Comment 6 Maksim Orlovich 2009-02-19 02:17:59 UTC
Thanks.. What seems to happen is the following:
that text is outside the Basic Multilingual Plane, so in UTF-16 it gets represented as a surrogate pair... Then, when we're serializing it out into utf-8, the encoding of the first half of the pair succeeds, and of the second fails, so it gets escaped into stuff like &#55296; ... and then because there is only half of a pair followed by & it (probably) gets swallowed up by the encoding pass.
Comment 7 Maksim Orlovich 2009-02-19 02:30:38 UTC
The following may be one approach, but I want to consult w/some people before committing it.. Hmm, do we even need to do the escaping pass for a unicode codec like utf-8 in the first place?

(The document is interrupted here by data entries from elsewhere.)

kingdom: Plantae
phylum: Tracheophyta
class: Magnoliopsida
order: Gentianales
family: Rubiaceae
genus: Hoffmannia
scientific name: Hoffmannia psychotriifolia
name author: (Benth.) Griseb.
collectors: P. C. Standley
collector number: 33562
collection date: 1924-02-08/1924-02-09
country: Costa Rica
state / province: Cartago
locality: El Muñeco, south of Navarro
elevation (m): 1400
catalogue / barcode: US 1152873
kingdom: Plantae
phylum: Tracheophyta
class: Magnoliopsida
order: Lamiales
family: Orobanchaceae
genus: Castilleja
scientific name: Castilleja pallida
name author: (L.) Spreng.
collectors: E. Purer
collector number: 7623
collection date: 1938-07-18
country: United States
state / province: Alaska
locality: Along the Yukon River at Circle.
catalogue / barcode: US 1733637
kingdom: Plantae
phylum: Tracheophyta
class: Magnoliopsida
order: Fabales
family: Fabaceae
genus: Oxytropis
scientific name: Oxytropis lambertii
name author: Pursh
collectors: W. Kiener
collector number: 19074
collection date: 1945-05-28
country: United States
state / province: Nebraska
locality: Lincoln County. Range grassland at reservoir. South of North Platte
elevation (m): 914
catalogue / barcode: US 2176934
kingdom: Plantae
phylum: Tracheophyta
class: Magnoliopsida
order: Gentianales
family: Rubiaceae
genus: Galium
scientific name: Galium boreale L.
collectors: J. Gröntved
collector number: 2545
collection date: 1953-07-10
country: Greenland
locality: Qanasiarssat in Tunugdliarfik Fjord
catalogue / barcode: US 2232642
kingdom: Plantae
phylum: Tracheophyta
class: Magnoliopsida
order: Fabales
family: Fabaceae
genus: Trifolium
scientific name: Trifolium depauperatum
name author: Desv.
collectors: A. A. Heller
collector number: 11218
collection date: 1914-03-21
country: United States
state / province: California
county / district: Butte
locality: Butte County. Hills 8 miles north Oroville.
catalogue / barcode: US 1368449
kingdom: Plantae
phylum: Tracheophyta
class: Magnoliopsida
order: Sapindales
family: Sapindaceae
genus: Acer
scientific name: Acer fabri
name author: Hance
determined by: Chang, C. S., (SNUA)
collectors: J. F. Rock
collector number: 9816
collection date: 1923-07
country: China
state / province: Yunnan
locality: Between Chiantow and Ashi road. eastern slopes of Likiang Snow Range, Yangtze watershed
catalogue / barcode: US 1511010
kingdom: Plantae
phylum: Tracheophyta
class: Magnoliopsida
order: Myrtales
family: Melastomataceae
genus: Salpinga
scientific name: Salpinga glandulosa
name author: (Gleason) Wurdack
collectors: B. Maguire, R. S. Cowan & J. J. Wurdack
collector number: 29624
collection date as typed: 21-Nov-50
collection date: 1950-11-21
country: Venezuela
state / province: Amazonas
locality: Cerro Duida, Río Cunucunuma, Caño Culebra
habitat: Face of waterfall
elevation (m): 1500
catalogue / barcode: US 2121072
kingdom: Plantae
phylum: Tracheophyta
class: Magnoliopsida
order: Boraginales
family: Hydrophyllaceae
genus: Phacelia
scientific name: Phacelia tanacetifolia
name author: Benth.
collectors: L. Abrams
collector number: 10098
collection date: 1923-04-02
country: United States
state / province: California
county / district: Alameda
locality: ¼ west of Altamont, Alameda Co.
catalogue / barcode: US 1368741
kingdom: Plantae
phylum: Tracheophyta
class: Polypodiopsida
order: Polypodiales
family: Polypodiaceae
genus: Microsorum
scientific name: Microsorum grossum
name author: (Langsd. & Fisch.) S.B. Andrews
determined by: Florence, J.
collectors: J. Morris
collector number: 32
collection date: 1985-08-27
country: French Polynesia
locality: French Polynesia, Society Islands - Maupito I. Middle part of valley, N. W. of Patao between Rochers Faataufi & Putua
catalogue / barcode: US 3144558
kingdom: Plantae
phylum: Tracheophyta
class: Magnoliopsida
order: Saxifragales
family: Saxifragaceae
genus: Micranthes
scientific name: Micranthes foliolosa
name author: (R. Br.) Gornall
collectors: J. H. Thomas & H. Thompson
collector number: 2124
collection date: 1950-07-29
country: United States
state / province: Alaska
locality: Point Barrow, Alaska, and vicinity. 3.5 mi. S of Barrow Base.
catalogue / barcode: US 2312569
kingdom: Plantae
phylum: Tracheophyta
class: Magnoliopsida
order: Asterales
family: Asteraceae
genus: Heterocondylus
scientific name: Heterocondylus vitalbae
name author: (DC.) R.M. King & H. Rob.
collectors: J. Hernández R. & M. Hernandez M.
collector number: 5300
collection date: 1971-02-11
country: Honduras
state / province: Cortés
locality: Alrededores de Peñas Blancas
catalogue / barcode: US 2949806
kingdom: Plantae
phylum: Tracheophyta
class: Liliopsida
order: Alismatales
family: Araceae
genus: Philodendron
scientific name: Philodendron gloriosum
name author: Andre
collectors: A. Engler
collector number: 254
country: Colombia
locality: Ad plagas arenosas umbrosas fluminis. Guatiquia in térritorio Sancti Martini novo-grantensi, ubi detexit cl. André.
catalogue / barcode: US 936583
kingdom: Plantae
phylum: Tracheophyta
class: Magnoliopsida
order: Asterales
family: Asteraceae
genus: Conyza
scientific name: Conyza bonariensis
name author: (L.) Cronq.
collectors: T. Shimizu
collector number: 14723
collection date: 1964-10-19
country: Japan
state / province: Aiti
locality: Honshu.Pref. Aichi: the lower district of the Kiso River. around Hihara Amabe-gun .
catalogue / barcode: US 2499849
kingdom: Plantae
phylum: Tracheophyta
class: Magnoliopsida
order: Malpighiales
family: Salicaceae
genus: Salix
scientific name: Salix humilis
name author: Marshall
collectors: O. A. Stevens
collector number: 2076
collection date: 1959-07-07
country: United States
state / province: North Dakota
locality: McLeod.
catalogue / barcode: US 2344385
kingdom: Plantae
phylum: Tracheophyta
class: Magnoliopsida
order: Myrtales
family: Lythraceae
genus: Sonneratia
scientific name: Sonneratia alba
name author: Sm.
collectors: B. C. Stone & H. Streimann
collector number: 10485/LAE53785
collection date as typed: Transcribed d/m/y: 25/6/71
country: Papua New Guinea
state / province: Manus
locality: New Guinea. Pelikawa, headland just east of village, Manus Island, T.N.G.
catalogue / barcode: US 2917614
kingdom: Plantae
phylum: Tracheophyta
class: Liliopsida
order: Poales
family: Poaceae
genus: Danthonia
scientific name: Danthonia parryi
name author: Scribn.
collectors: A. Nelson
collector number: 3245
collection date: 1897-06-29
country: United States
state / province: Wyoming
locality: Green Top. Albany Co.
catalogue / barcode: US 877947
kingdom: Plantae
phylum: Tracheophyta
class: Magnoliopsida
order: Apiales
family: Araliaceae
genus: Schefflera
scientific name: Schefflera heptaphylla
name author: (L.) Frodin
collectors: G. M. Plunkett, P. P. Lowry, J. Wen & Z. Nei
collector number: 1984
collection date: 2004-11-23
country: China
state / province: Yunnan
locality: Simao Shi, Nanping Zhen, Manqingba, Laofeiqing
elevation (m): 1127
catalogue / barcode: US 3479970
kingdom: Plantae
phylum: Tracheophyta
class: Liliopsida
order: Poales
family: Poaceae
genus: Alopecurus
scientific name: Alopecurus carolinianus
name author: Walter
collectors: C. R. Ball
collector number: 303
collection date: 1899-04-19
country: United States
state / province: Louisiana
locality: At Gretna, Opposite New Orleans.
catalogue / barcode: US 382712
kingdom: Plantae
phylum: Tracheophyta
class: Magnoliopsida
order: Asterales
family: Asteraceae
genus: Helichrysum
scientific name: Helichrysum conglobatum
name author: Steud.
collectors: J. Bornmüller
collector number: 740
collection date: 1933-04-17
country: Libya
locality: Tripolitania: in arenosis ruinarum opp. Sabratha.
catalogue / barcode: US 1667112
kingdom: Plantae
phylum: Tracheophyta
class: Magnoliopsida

--- html/html_formimpl.cpp      (revision 925164)
+++ html/html_formimpl.cpp      (working copy)
@@ -201,11 +201,17 @@
 inline static QString escapeUnencodeable(const QTextCodec* codec, const QString& s) {
     QString enc_string;
     const int len = s.length();
+
+    // Workaround below: the utf8 codec reports it can't encode the second half of a surrogate
+    // pair, so we need to force-feed it to it
+    // ### this may not quite right if it's malformed, though
+    bool utf8 = (codec->mibEnum() == 106);
+
     for(int i=0; i <len; ++i) {
         const QChar c = s[i];
-        if (codec->canEncode(c))
+        if (codec->canEncode(c) || (utf8 && 0xDC00 <= c && c <= 0xDFFF)) {
             enc_string.append(c);
-        else {
+        } else {
             QString ampersandEscape;
             ampersandEscape.sprintf("&#%u;", c.unicode());
             enc_string.append(ampersandEscape);
Comment 8 Maksim Orlovich 2009-02-21 18:54:45 UTC
SVN commit 929608 by orlovich:

Make sure we properly group surrogate pairs when letting the codec 
check whether it can encode them or not, so we don't mess up 
non-BMP characters (which can show up on wikipedia, at least)
BUG: 154142


 M  +36 -12    html_formimpl.cpp  


WebSVN link: http://websvn.kde.org/?view=rev&revision=929608
Comment 9 Maksim Orlovich 2009-02-21 18:59:47 UTC
SVN commit 929611 by orlovich:

Merged revision 929608:
Make sure we properly group surrogate pairs when letting the codec 
check whether it can encode them or not, so we don't mess up 
non-BMP characters (which can show up on wikipedia, at least)
BUG: 154142

 M  +36 -12    html_formimpl.cpp  


WebSVN link: http://websvn.kde.org/?view=rev&revision=929611
Comment 10 Maksim Orlovich 2009-03-13 13:49:17 UTC
*** Bug 180416 has been marked as a duplicate of this bug. ***